Goal of the exercise: Of the entries below, return only those lines from the line with "camera: 10 degrees left, 5 degrees down" to the line with "none -> potted plant [246,93,298,176]", exactly, both included.

Information supplied:

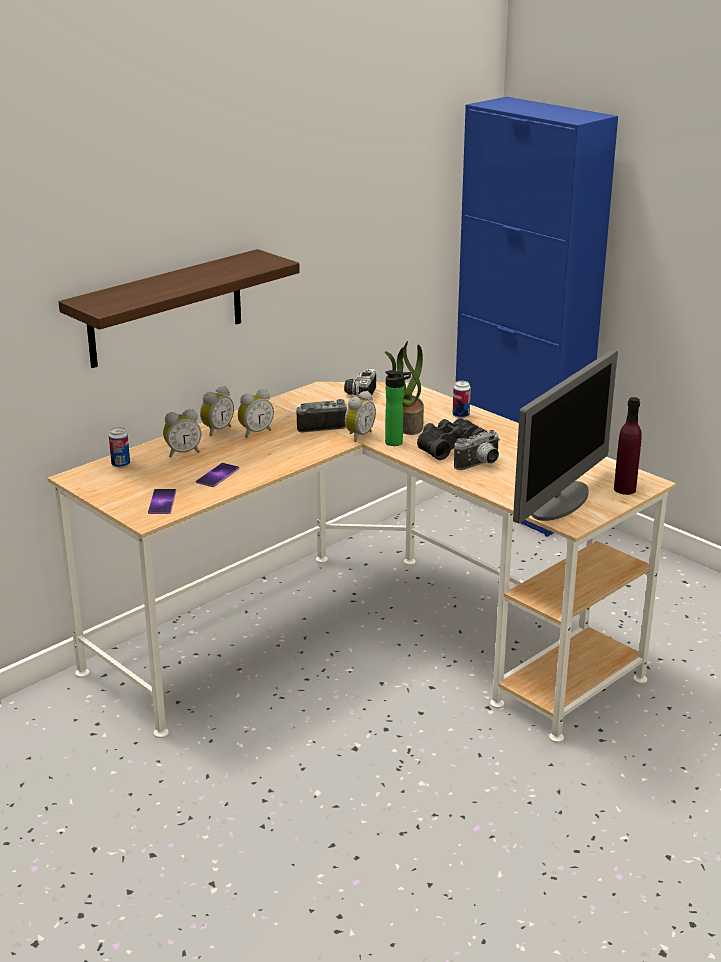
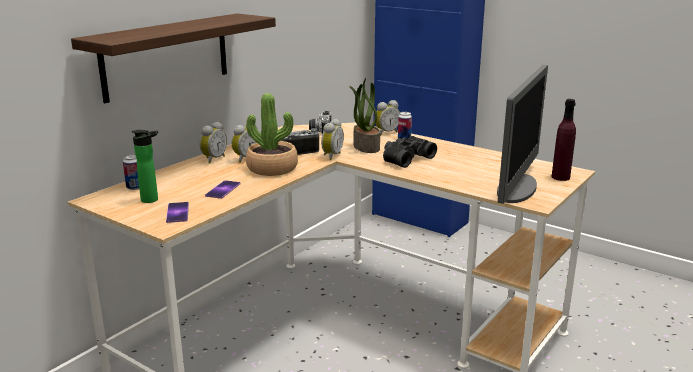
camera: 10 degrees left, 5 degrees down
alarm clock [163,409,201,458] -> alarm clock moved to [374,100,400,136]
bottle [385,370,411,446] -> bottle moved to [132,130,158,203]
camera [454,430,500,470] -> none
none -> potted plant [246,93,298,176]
---
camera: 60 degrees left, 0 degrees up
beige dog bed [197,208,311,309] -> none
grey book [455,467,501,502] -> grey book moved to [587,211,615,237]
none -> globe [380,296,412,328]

Response for this exercise:
camera: 10 degrees left, 5 degrees down
alarm clock [163,409,201,458] -> alarm clock moved to [374,100,400,136]
bottle [385,370,411,446] -> bottle moved to [132,130,158,203]
camera [454,430,500,470] -> none
none -> potted plant [246,93,298,176]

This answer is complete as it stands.